In Ukraine, power dynamics and economic realities mean that art and culture tends to be the domain of local oligarchy, a curator working in the field tells me. It’s not necessarily bad she says: after all “Viktor Pinchuk has good taste,” referring to the Ukrainian oligarch, philanthropist, and patron of the Pinchuk Art Center.

 

But this too goes to the heart of the mainstreaming debate. If the support for your project lies solely in its popularity, it can be vulnerable to shifting interests. Something important can easily lose out to something that’s more headline-grabbing.

 

Two Georgian activists told me that their organization’s mission to campaign for more parks, better footpaths, and better public transport in Tbilisi was overshadowed by a social media drive to support drug decriminalization – a push supported by local nightclub owners.

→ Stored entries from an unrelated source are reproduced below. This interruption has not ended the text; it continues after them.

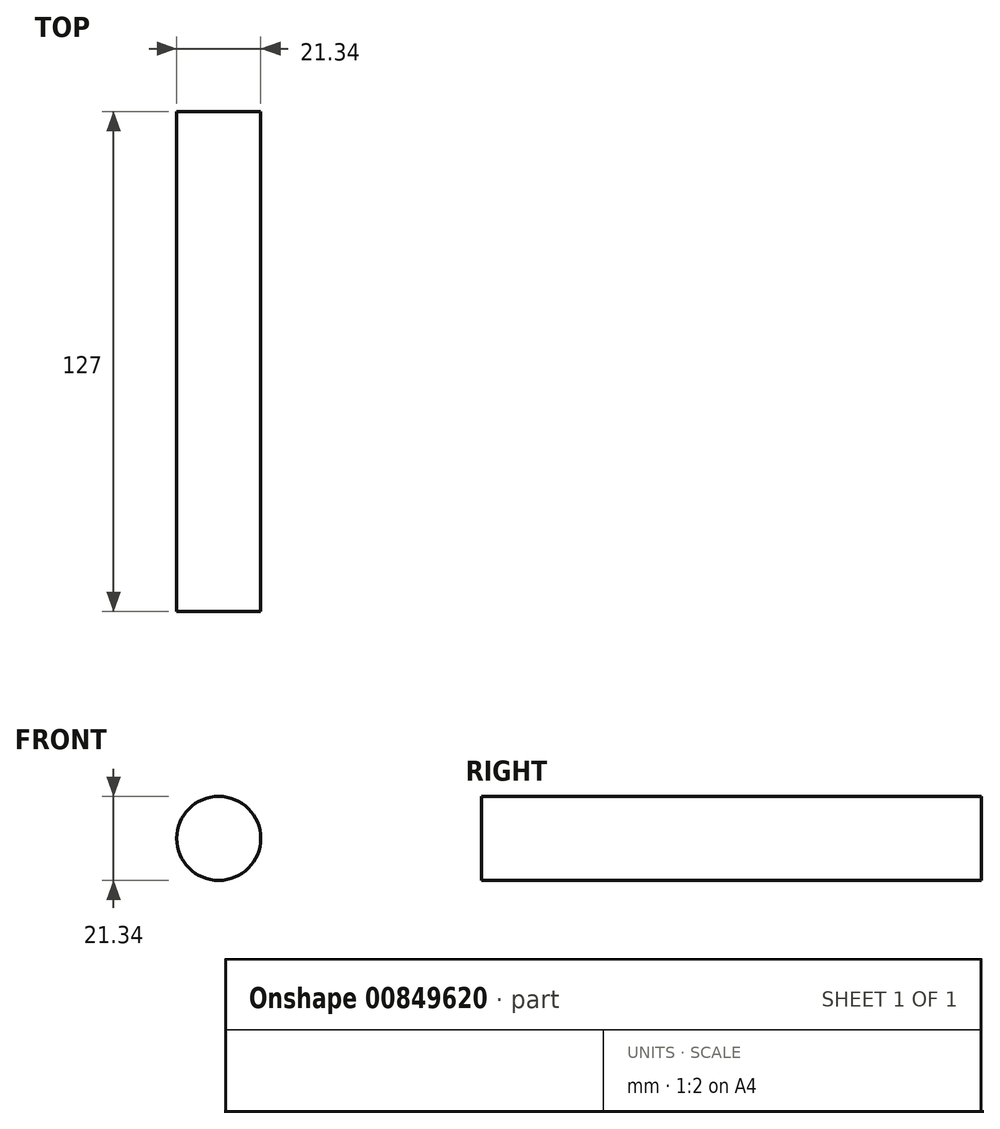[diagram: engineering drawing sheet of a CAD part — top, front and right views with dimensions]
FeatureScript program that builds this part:
annotation { "Feature Type Name" : "Feature", "Feature Type Description" : "" }
export const myFeature = defineFeature(function(context is Context, id is Id, definition is map)
    precondition{}
    {
        {
            var Q0;
            Q0=qCreatedBy(makeId("Front.planeOp"),FACE);
            var sketch = newSketch(context, id + "F0", { "sketchPlane" : qUnion([Q0])});
            skCircle(sketch, "E0", {"center": v(0, 0) * mm, "radius": 10.67 * mm});
            skSolve(sketch);
        }
        {
            var Q0;
            Q0=makeQuery(id+"F0.imprint","IMPRINT",FACE,{"disambiguationData":[TD([[makeQuery(id+"F0.imprint","IMPRINT",EDGE,{"derivedFrom":sQuery(id+"F0.wireOp",EDGE,"E0")}),1.0]])]});
            extrude(context, id + "F1", {"entities" : qUnion([Q0]), "depth" : 127 * mm, "offsetDistance" : 25.4 * mm});
        }
    });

At the same time, discussions around “urban resources” or “commons” are seen as cosmopolitan issues, removed from the everyday experiences of ordinary citizens and without the flashy pull of something as provocative as legalizing drugs.

 

“People who are too poor to buy food don’t care about the cultural and civic use of public spaces,” one of the activists said.

 

It’s the point the Slovak group was trying to make: by utilizing the organization and communication skills intrinsic to civil society groups – by really engaging with the public – a individual from an NGO can become a politician who understands the issues of broader civil society and not just those of the Children of the Sun.

 

While mainstreaming urban activism may be uncomfortable for some, others see new opportunities for impact and influence.

 

“I feel like Central Europe had its time of activism 30 years ago,” a young Ukrainian woman working in art and culture tells me, “now it’s Eastern Europe’s turn.”

Kate Syme-Lamont is a freelance writer and organizer of a Budapest-based artist-in-residence program.